Tanrılar sıkıldılar, insanı yarattılar. Adem yalnızlıktan sıkılınca Havva yaratıldı. O zamandan beri sıkıntı dünyaya girmiş ve nüfusa oranla artmıştır. Âdem tek başına sıkılıyordu: sonra Adem'le Havva birlikte sıkıldılar; sonra Adem'le Havva ve Habil'le Kabil en famille [ailecek] sıkıldılar; sonra dünya nüfusu arttı ve halklar en masse [kitleler halinde] sıkıldı. Kendilerini eğlendirmek için başı göğe değen bir kule yapma fikrine kapıldılar. Bu fikrin bizatihi kendisi kulenin boyunca sıkıcıydı ve sıkılmanın nasıl üste çıktığının korkunç bir deliliydi. Sonra uluslar, şimdi tıpkı insanların yurtdışına çıkmaları gibi, yeryüzüne dağıldılar, ama sıkılmaya devam ettiler. Bu sıkıntının yaratacağı sonuçları bir düşünün! İnsanlık o yüce yerinden aşağılara düştü, önce Havva'yla, sonra da Babil Kulesi'yle.

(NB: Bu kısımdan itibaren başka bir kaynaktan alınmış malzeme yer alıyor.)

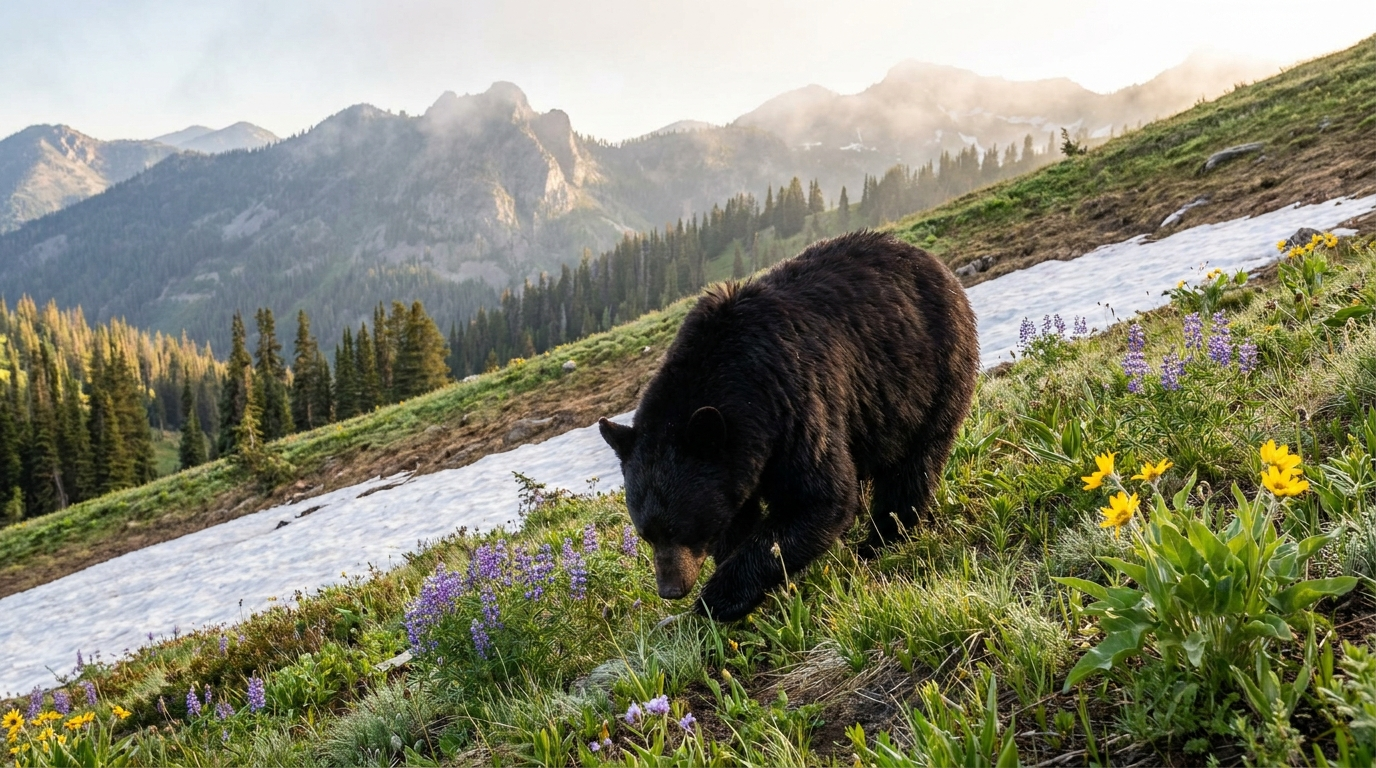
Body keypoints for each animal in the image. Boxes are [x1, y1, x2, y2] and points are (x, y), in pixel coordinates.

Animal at [598, 230, 979, 621]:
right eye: (646, 533)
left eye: (683, 528)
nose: (671, 589)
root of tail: (930, 259)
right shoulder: (739, 455)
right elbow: (740, 515)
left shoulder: (794, 404)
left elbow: (819, 497)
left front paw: (718, 597)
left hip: (933, 373)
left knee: (914, 466)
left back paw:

Eğer birisi karısının sıkıcı olmasından dolayı boşanmak istese, ya da görünce içi sıkıldığı için bir kralın tahttan inmesini, ya da dinlemesi sıkıcı olduğu için bir vaizin sürgüne gönderilmesini, ya da korkunç sıkıcı oldukları için bir başbakanın görevden alınmasını, bir gazetecinin müebbet hapsini istese, sonuç alamayacağını görecektir. Bu yüzden de dünyanın gitgide kötüye gitmesinde, sıkıntı arttıkça kötülüklerin gitgide artmasında şaşılacak bir yan yoktur. Can sıkıntısı bütün kötülüklerin anasıdır.
…dünyanın gitgide kötüye gitmesinde, sıkıntı arttıkça kötülüklerin gitgide artmasında şaşılacak bir yan yoktur. Can sıkıntısı bütün kötülüklerin anasıdır.